More from Butler. "The general public shoulders the bill. This bill renders a horrible accounting. Newly placed gravestones, Mangled bodies. Shattered minds. Broken hearts and homes. Economic instability. Back-breaking taxation for generations and generations."
Butler devoted a chapter to naming the corporate profiteers. He wrote about the propaganda to make young men "feel ashamed if they didn't join the Army" and how war propaganda was vicious enough that "even God was bright into it."
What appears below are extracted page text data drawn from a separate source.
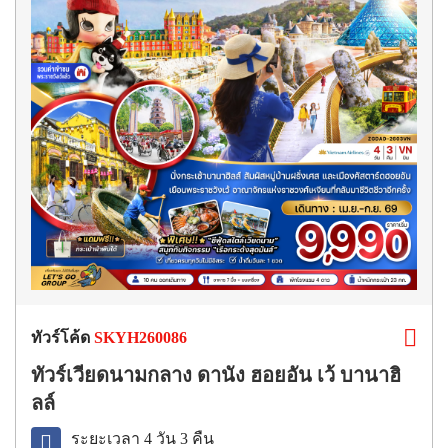
ทัวร์โค้ด
SKYH260086
ทัวร์เวียดนามกลาง ดานัง ฮอยอัน เว้ บานาฮิ
ลล์
ระยะเวลา 4 วัน 3 คืน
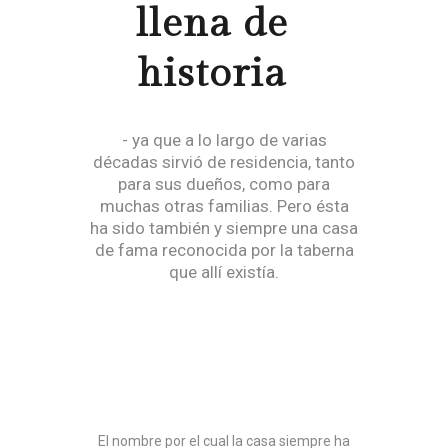
llena de
historia
- ya que a lo largo de varias
décadas sirvió de residencia, tanto
para sus dueños, como para
muchas otras familias. Pero ésta
ha sido también y siempre una casa
de fama reconocida por la taberna
CASA DE
que allí existía.
CAMPO
TURISMO RURAL
El nombre por el cual la casa siempre ha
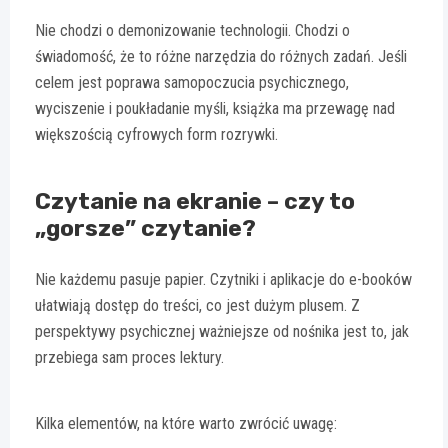
Nie chodzi o demonizowanie technologii. Chodzi o
świadomość, że to różne narzędzia do różnych zadań. Jeśli
celem jest poprawa samopoczucia psychicznego,
wyciszenie i poukładanie myśli, książka ma przewagę nad
większością cyfrowych form rozrywki.
Czytanie na ekranie – czy to
„gorsze” czytanie?
Nie każdemu pasuje papier. Czytniki i aplikacje do e-booków
ułatwiają dostęp do treści, co jest dużym plusem. Z
perspektywy psychicznej ważniejsze od nośnika jest to, jak
przebiega sam proces lektury.
Kilka elementów, na które warto zwrócić uwagę:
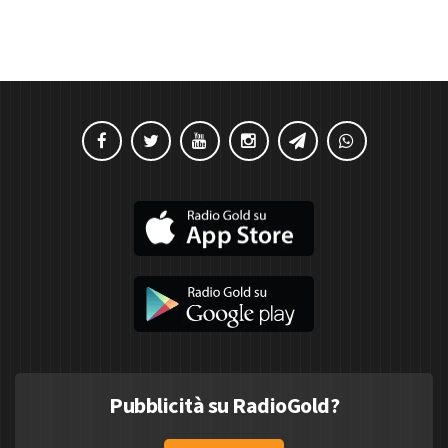
Pubblicità su RadioGold?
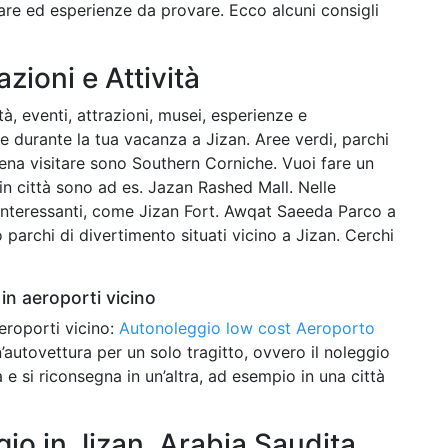
fare ed esperienze da provare. Ecco alcuni consigli
azioni e Attività
tà, eventi, attrazioni, musei, esperienze e
re durante la tua vacanza a Jizan. Aree verdi, parchi
 pena visitare sono Southern Corniche. Vuoi fare un
in città sono ad es. Jazan Rashed Mall. Nelle
e interessanti, come Jizan Fort. Awqat Saeeda Parco a
parchi di divertimento situati vicino a Jizan. Cerchi
in aeroporti vicino
eroporti vicino:
Autonoleggio low cost Aeroporto
n’autovettura per un solo tragitto, ovvero il noleggio
tà e si riconsegna in un’altra, ad esempio in una città
o in Jizan, Arabia Saudita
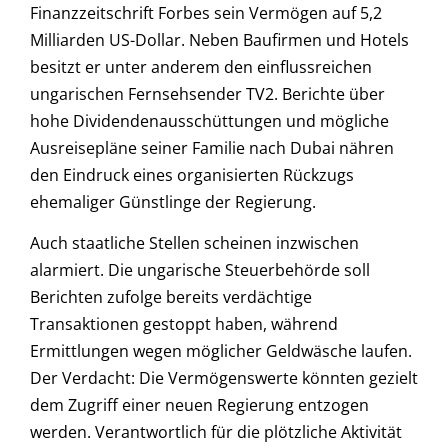
Finanzzeitschrift Forbes sein Vermögen auf 5,2
Milliarden US-Dollar. Neben Baufirmen und Hotels
besitzt er unter anderem den einflussreichen
ungarischen Fernsehsender TV2. Berichte über
hohe Dividendenausschüttungen und mögliche
Ausreisepläne seiner Familie nach Dubai nähren
den Eindruck eines organisierten Rückzugs
ehemaliger Günstlinge der Regierung.
Auch staatliche Stellen scheinen inzwischen
alarmiert. Die ungarische Steuerbehörde soll
Berichten zufolge bereits verdächtige
Transaktionen gestoppt haben, während
Ermittlungen wegen möglicher Geldwäsche laufen.
Der Verdacht: Die Vermögenswerte könnten gezielt
dem Zugriff einer neuen Regierung entzogen
werden. Verantwortlich für die plötzliche Aktivität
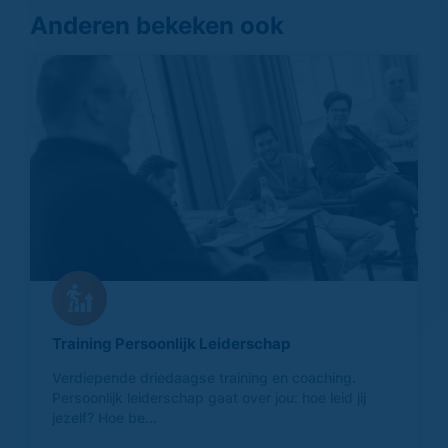
Anderen bekeken ook
Training Persoonlijk Leiderschap
Verdiepende driedaagse training en coaching.
Persoonlijk leiderschap gaat over jou: hoe leid jij
jezelf? Hoe be...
The decorated marine general recommended a unique way to "smash this racket." Draft the Big Boys first! "Let the officers and the directors and the high-powered executives of our armament factories and our steel companies and our munitions makers and our ship-builders and the manufacturers of all the other things that provide profit in war time as well as the banners and the speculators, be conscripted -- to get $30 a month, the same wage as the lads in the trenches get." That will take the "profit out of war," he wrote, and render the remaining wars for the defense of country only, when presumably most everyone would be willing to sacrifice together.
General Butler passed away shortly before Pearl Harbor. This year, with the cooperation of the Butler family, "War is a Racket" has been reissued in paperback by the publisher, Feral House (P.O.Box 39910, Los Angeles, CA 90039, FeralHouse.com), together with photographs of lasting impression from the 1932 camera records of "war's gruesome glories" in the book "The Horror of It." For $9.95 per copy, it gives today's reader more than just a sense of deja vu. Times have changed and so has the technology of war. But the chicken hawks in Washington, led by Bush and Cheney, are disregarding the advice of many battle-tested officers, retired Generals and Admirals, diplomats and intelligence officials. Instead, they are enlarging their Imperial designs, with the oil and other corporate moguls alongside, that Smedley Butler was highlighting decades ago.
In 1937, Butler asked "Why don't those damned oil companies fly their own flags on their personal property -- maybe a flag with a gas pump on it." Today's reply might say, why should they when they can continue to use the American flag.